The stress of 0.15 for the replicate level ordination is quite low for a metric MDS, and if the default range of dimensions requested is changed from 2-3 up to (for example) 2-8, it is clear from Shepard diagrams that by the time m=4 is reached, the m-dimensional mMDS distances are a very good fit to the full-dimensional resemblance matrix – in fact the later output of the bootstrap routine shows that this already gives a Pearson correlation of 0.991. Now enter the similarity matrix to Analyse>Bootstrap Averages>(Factor: Creek) and increase the number of bootstrap averages from the suggested default of 60 to nearer 100, depending on the speed of your machine. The (•Auto m) choice, with a $\rho$>0.99 threshold, as indicated, does lead to bootstrapping in m = 4 dimensions.
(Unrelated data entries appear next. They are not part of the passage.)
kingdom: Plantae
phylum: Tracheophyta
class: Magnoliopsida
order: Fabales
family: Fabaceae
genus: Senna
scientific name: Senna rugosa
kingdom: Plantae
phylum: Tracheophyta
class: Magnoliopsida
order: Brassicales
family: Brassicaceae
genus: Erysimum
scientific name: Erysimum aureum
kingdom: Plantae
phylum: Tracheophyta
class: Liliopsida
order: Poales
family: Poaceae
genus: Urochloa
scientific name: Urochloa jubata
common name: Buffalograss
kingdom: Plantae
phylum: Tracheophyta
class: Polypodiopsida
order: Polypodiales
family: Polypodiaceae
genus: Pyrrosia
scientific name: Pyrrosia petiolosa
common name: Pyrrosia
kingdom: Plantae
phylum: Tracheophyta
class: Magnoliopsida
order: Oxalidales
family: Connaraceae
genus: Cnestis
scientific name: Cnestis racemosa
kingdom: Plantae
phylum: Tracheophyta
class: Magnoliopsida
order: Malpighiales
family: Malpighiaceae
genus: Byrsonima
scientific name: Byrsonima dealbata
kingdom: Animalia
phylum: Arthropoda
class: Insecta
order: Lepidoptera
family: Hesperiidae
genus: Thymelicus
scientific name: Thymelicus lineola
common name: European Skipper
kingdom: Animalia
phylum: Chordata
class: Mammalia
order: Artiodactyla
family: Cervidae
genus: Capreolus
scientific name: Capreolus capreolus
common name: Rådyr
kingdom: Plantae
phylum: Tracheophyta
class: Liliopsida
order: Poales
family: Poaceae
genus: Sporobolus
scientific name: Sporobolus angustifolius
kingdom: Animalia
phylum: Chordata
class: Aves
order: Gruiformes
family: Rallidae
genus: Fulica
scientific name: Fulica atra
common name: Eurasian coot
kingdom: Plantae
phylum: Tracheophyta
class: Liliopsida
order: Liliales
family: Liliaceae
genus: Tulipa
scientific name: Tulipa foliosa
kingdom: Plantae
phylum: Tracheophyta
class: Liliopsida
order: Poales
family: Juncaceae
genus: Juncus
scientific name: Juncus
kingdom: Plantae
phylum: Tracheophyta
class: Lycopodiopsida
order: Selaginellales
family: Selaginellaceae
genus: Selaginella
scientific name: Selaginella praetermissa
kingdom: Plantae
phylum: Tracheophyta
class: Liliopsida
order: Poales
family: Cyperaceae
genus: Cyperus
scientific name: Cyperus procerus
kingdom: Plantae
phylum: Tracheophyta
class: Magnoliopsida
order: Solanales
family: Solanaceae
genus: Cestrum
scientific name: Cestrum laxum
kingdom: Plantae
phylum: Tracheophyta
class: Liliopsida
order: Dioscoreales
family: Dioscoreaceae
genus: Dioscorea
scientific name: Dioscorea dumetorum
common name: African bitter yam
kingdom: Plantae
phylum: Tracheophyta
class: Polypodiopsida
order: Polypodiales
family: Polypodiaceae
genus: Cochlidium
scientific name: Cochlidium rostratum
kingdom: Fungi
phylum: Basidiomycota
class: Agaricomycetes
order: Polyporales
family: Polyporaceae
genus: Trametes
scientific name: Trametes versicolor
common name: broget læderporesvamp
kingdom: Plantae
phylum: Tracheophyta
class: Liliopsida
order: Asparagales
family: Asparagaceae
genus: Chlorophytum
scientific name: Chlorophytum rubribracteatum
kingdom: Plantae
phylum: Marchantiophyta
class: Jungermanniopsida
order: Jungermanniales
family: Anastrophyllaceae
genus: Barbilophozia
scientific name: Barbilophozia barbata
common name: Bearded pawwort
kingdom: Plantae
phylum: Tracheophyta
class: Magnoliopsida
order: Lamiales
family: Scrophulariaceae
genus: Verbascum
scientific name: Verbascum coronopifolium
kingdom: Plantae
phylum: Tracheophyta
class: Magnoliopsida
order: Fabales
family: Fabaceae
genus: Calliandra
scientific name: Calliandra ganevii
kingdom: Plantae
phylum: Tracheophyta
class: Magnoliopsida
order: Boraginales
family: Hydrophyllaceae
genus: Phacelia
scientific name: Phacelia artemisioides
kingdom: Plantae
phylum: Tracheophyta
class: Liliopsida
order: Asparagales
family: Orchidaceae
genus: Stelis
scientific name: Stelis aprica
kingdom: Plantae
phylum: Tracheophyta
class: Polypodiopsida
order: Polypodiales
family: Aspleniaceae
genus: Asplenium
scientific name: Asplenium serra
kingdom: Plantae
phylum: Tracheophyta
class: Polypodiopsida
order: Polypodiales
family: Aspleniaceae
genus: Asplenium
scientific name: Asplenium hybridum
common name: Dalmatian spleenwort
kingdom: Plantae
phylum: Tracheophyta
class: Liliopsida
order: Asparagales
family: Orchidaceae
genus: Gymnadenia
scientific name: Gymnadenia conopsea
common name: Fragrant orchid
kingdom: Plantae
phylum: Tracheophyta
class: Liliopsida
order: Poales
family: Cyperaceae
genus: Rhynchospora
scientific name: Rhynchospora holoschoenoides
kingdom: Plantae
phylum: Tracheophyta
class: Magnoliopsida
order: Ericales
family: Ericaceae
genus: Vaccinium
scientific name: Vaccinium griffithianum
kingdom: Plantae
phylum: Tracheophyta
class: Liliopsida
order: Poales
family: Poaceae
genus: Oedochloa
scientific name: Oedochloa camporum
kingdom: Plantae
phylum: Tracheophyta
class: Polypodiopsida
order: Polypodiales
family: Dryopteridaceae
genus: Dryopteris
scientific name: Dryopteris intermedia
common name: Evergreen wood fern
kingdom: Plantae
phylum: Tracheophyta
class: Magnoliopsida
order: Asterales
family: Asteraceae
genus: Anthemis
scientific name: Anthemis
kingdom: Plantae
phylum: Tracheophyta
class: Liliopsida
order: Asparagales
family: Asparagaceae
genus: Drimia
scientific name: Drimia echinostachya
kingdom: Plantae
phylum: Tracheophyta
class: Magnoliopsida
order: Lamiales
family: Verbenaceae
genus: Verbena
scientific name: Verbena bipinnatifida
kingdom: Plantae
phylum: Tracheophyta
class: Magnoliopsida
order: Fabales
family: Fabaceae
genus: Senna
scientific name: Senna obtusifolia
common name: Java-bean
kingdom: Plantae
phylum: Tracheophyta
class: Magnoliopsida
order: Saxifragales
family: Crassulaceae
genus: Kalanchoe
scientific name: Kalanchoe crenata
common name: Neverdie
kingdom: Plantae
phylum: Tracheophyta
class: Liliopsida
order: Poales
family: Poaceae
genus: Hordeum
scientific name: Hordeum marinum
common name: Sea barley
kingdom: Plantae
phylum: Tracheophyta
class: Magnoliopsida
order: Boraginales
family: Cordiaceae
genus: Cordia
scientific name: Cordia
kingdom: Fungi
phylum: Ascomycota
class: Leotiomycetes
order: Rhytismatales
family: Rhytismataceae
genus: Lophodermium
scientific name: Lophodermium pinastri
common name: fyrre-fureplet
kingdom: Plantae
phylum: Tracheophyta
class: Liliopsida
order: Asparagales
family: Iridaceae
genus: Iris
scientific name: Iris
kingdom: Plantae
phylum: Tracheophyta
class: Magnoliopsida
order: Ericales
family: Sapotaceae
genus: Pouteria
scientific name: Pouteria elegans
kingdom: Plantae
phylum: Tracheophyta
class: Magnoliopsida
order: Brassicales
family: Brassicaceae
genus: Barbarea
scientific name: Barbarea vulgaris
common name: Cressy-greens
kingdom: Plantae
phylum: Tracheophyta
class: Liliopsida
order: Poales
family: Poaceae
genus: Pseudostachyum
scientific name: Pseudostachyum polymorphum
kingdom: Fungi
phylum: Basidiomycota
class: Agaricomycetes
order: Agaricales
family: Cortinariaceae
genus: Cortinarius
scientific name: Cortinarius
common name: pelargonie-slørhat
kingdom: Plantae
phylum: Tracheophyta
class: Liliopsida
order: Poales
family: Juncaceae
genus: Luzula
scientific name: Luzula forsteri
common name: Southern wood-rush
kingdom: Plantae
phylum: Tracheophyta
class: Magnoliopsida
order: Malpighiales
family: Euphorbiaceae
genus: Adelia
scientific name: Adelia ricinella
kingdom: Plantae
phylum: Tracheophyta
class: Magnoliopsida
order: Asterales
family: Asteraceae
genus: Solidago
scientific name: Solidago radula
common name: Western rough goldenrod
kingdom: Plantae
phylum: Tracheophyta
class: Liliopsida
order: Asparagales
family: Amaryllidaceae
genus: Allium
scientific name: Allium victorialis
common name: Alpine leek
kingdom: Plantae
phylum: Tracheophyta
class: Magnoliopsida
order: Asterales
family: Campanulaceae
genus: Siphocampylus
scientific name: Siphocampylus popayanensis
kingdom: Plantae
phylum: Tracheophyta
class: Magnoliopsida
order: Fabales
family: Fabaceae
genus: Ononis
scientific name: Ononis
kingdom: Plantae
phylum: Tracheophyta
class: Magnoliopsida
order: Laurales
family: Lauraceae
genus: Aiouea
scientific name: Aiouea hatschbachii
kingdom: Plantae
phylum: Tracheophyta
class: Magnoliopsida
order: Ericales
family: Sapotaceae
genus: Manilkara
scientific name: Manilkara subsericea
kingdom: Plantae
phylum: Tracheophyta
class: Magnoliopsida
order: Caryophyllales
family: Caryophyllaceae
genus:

You might wish instead to experiment with (•Specify m) at a higher, fixed level of 5 or 6, or increase the threshold in the automatic routine to $\rho$>0.995 or 0.999, but it will make negligible difference to the outcome in relation to the variation from run to run of the same m, resulting from the random differences in the bootstrap samples selected. (It is always a good exercise to repeat the bootstrap routine under the same conditions, and will discourage you from over-interpreting the minutiae of the region shapes!). Though the below did use 100 bootstraps from each creek, a replication level of only n=5 in four of the creeks must be considered absolutely minimal, and the striations in the bootstrap average points, which are just discernible in the plot, result from the fact that there are then only a possible 126 bootstrap averages (not equally likely) and several will have been created more than once. (The n=7 for Restronguet gives 1716 possibilities and thus more of a continuum of average values). So the plots should again be interpreted with caution, but the pattern of differences among creeks is clear, and fully consistent with the hypothesis testing.